Up stepped Guardado, one of Mexico’s grand warhorses, a 100th-minute sub playing in his 13th all-time U.S.-Mexico game. The clock read 123 minutes, 47 seconds when Horvath stoned him.
Six more minutes passed before the final whistle.
The final tally of minutes played was 144:40: two 45-minute halves, two 15-minute extra time periods, and 24:40 of stoppage time over the four sessions.
There were 35 shots, five goals, nine saves, 21 called fouls, eight yellow cards (and there should have been more), a whole lot of trash thrown from the stands, and so many extra shoving matches that everyone lost count.
And there was a climax of joy. Pulisic lifted the trophy on the podium, then fellow star Weston McKennie did so, then the team ran to the U.S. fans behind one of the goals to celebrate together.
Why it matters
“We’re a young side, and we need to learn how to win,” U.S. coach Gregg Berhalter said. Indeed, for all the star power at his disposal, his lineup was the youngest ever deployed by the senior men’s national team in a final: an average of 24 years, 206 days.
“For us, it was about having a game plan, executing a game plan, but then it’s also about the fight and the spirit,” Berhalter said. “Give the guys a ton of credit for the way they hung in there, and, you know, really showed the heart of champions.”
That Pulisic finished the night among the heartiest carried extra significance.
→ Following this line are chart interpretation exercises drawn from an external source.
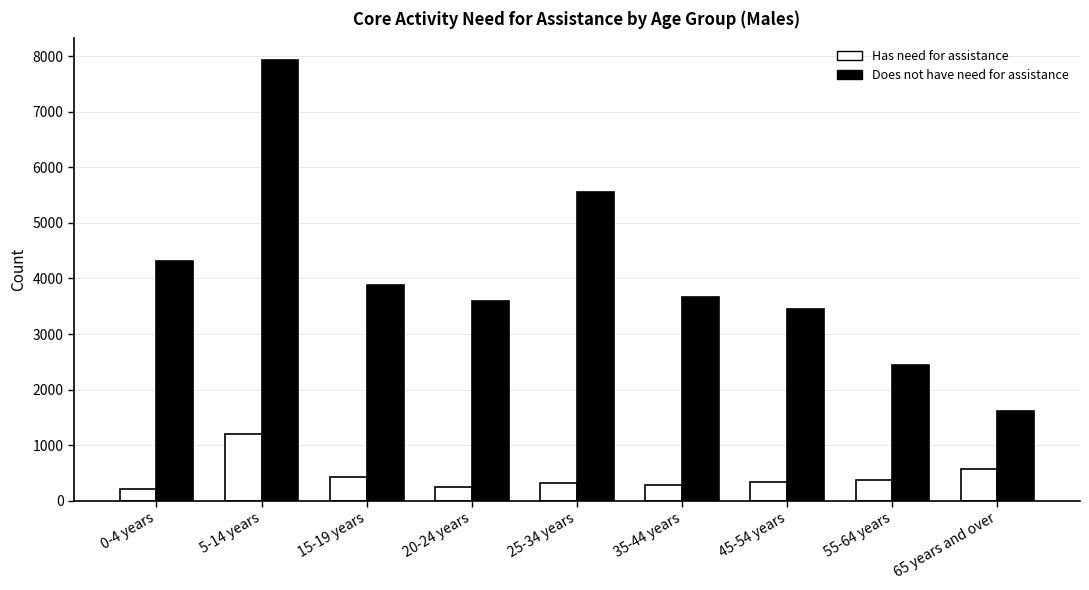

What is the label of the 7th bar from the right?

15-19 years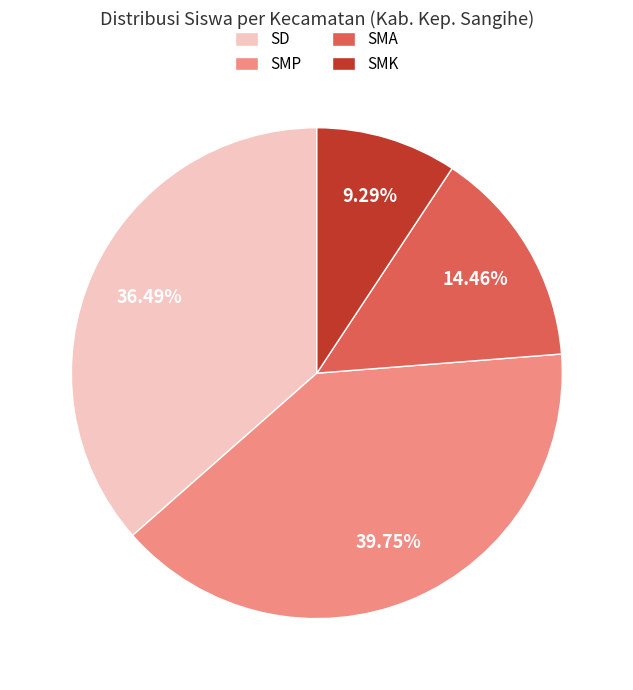

To the nearest percent, what is the difference between the largest and smallest slice percentages?

30%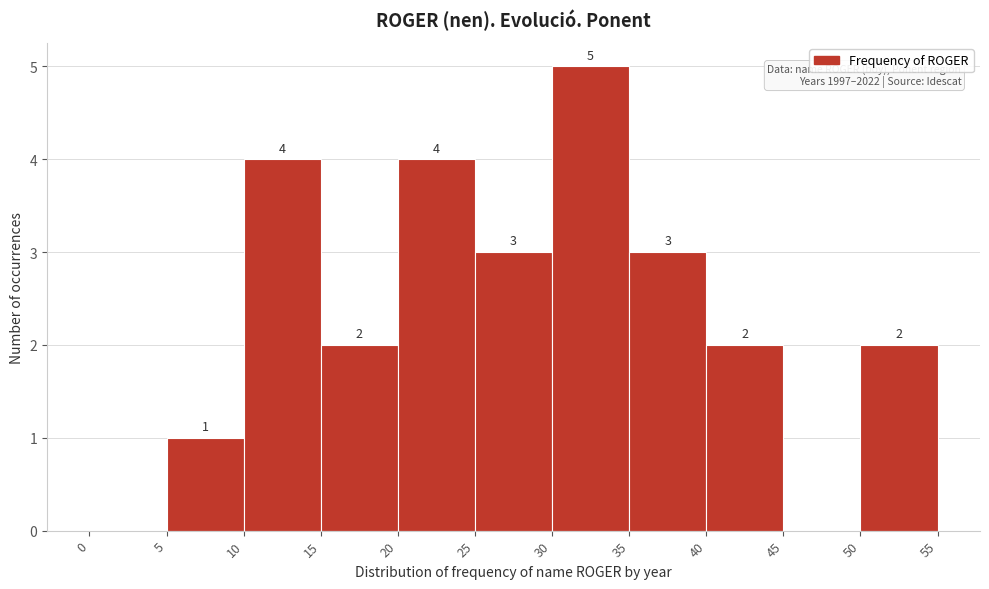

Over which range of the x-axis is the bar tallest?

30 to 35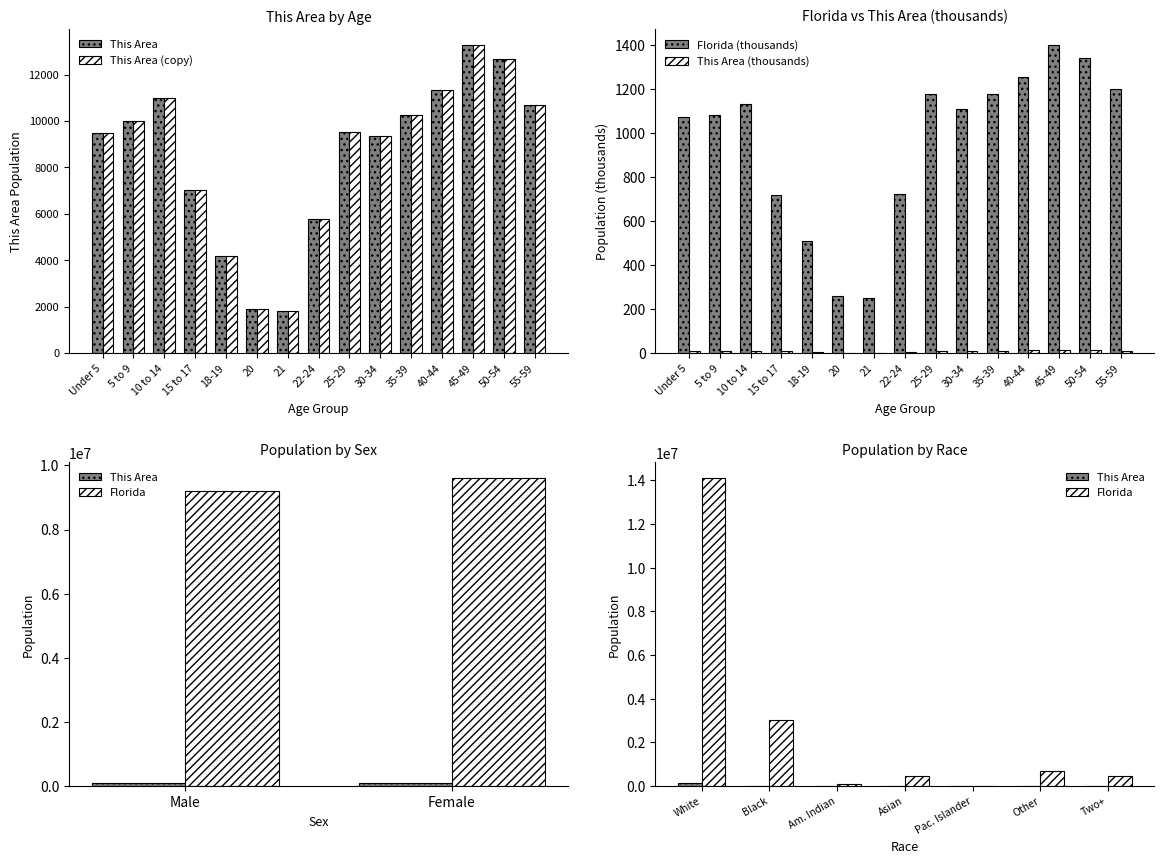

At which label is Florida closest to 824?

22-24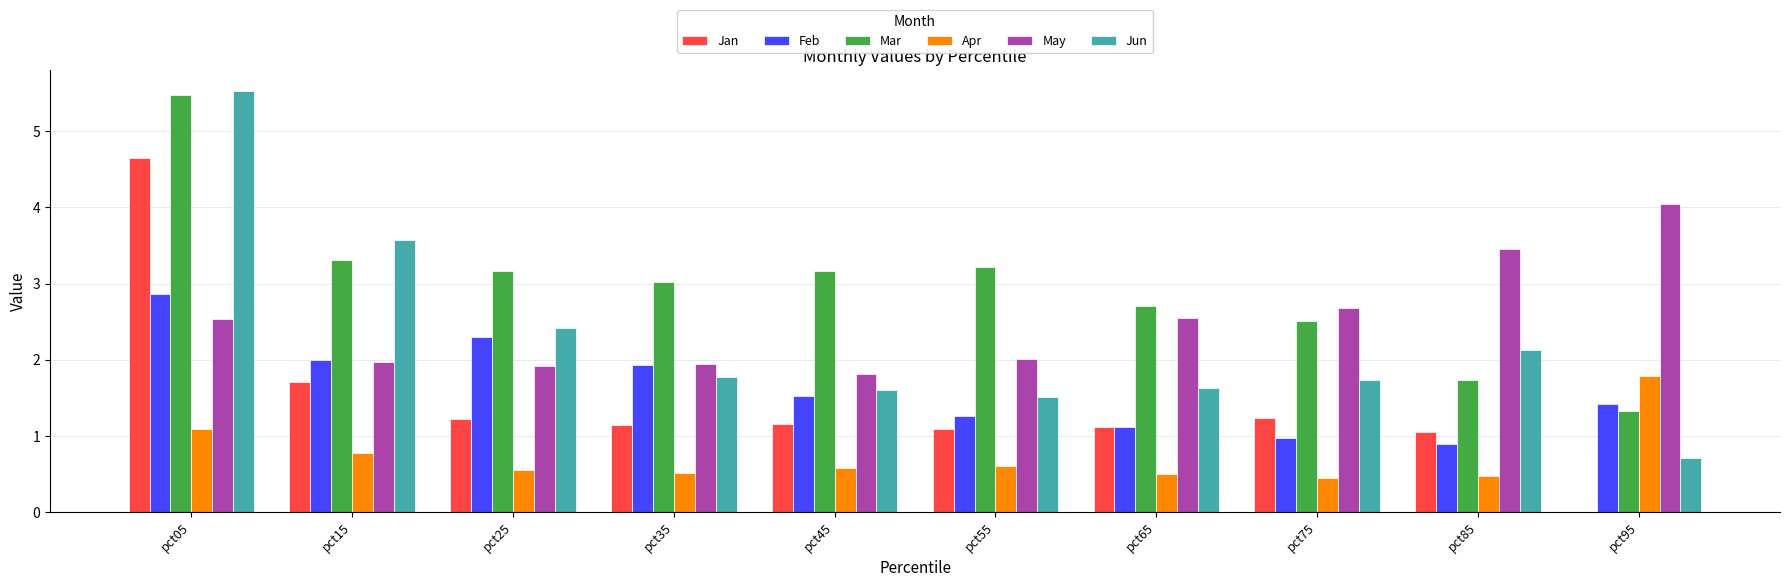

How many values in the Jan series exceed 1?

9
He wore the captain’s armband eight days after becoming the first U.S. men’s national team player to play in and win a UEFA Champions League final.
» READ MORE: Christian Pulisic, Chelsea win Champions League final over Manchester City
Pulisic told CBS that when he stepped up to the spot, he said to himself, “I’m going to go out swinging.” And as Horvath prepared to face Guardado, Pulisic put a few words of encouragement in his goalkeeper’s ear.
“I knew he was going to save it. I was so confident in him,” Pulisic told CBS.
If he was tired after a long journey from Porto, Portugal, to Denver — not to mention a grueling, pandemic-upended season with Chelsea — he never showed it. Pulisic was subbed out of the semifinal win over Honduras in the 90th minute, then played every second of the win over Mexico.
“It’s just the perfect way to end the year, honestly,” he told CBS after the final. “I’m so proud of this group. We needed everyone today, and it was a phenomenal performance.”
When the Nations League kicked off, many fans in the U.S. and Mexico weren’t sure how much it would matter. But it matters whenever these teams meet, especially when their top stars are on the field. And it mattered that the U.S. hadn’t beaten Mexico in a game of consequence since 2013.
Snapping that skid is a huge psychological boost for Berhalter and his players before World Cup qualifying starts in September.
For fans, it’s a long-awaited moment of celebration. The scars of the 2018 failure to reach the World Cup still haven’t healed, and there haven’t been many bright moments since. This one turned the lights way up. And knowing what’s to come, they could stay on for a while.